WHAT THE TASK ASKS.
Continue the forum thread about the Kata Containers failure under Firecracker, picking up right after its final line.

EXCERPTED PASSAGE.
Closed Dodan closed 4 years ago
Thanks for the report @Dodan . Would you be able to try a couple of things to see if we can find some more clues...
1) before you quit the container where the failure happened, can you do a dmesg
in it to get the kernel logs, to see if there was any OOM for instance (adding an exec -ti dmesg
command to your test script may do it.
2) Could you run the failing command under strace, so we can capture a log of the system calls, and then hopefully we can find the failing system call (near the end of the logs), and that might provide clues as to where the error is.
thanks!
adding it to the queue
Hello @grahamwhaley We gathered some logs using dmesg after each command given to the container and ran the install of build essential with strace. We put the logs in the attached file as the markdown rules were mangling the logs.
This is the Kata-Firecracker case, which fails. dmesg_strace_kata_firecracker_log.txt
Hi @Dodan I can't reproduce this issue,
crio version 1.15.0
commit: "485227d727401fa0472a449b5df3b0537e314ebb"
firecracker 0.18.0
kata-runtime : 1.9.1
commit : b909cab6c40eacaca15038ab3f2706a634a50501
OCI specs: 1.0.1-dev
Inside the container
# free -h
total used free shared buff/cache available
Mem: 2.0G 36M 1.9G 48K 37M 1.9G
Swap: 0B 0B 0B
# uname -a
Linux 4e40ad6b0d59 4.19.75 #1 SMP Wed Oct 9 00:11:25 UTC 2019 x86_64 x86_64 x86_64 GNU/Linux
the configuration file that you're sharing in the issue is for QEMU, can you share the configuration used for firecracker?
@devimc This is interesting... On our setup, we manged to reproduce the issue on 2 separate machines with Ubuntu 18.04. Maybe we are doing something wrong.
Anyway, these are the configurations we use.
The script to launch kata-fc (a script we put /usr/bin/kata-fc):
#!/bin/bash
/usr/bin/kata-runtime --kata-config "/usr/share/defaults/kata-containers/configuration-fc.toml" $@
And this is the configuration file for firecracker (/usr/share/defaults/kata-containers/configuration-fc.toml)

Stored data entries:

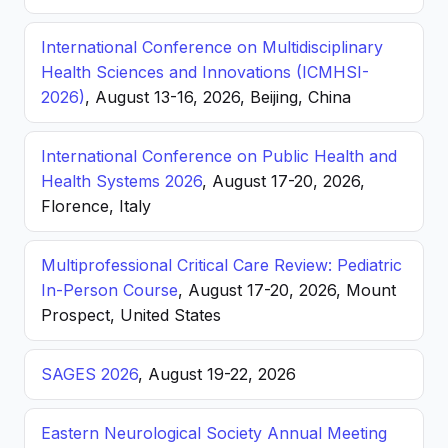
International Conference on Multidisciplinary
Health Sciences and Innovations (ICMHSI-
2026)
, August 13-16, 2026, Beijing, China
International Conference on Public Health and
Health Systems 2026
, August 17-20, 2026,
Florence, Italy
Multiprofessional Critical Care Review: Pediatric
In-Person Course
, August 17-20, 2026, Mount
Prospect, United States
SAGES 2026
, August 19-22, 2026
Eastern Neurological Society Annual Meeting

RESPONSE TO THIS TASK.
@Dodan I'm using the same Ubuntu version but different kernel, I'm using 4.15
I updated my kernel to 5.3.0-19 and still cannot reproduce this issue
@devimc I'd have a few questions if you don't mind:
./kill_container.sh kata-fc
d3fac27a128019fb65a62a96c62a97975b3495f3498eea797106257d2bb95734
1
FATA[0000] Creating container failed: rpc error: code = Unknown desc = container create failed: [PATCH /drives/{drive_id}][400] patchGuestDriveByIdBadRequest &{FaultMessage:Cannot open block device. Invalid permission/path.}
Are you using a custom / self-compiled version of Firecracker & jailer. We've been using the "stock" ones, given at these links below.
https://github.com/firecracker-microvm/firecracker/releases/download/v0.18.0/jailer-v0.18.0 https://github.com/firecracker-microvm/firecracker/releases/download/v0.18.0/firecracker-v0.18.0
We've been using kernel 5.2.2. Do you think this might be a factor? I know there we some issues in the past with kernels between 4.15 and 5.0 with vsock so this is why I'm asking.
@Dodan
Are you using the Firecracker jailer when running the Kata-fc?
no, this is my configuration.toml
Are you using a custom / self-compiled version of Firecracker & jailer. We've been using the "stock" ones, given at these links below.
I'm using the same binaries
We've been using kernel 5.2.2. Do you think this might be a factor?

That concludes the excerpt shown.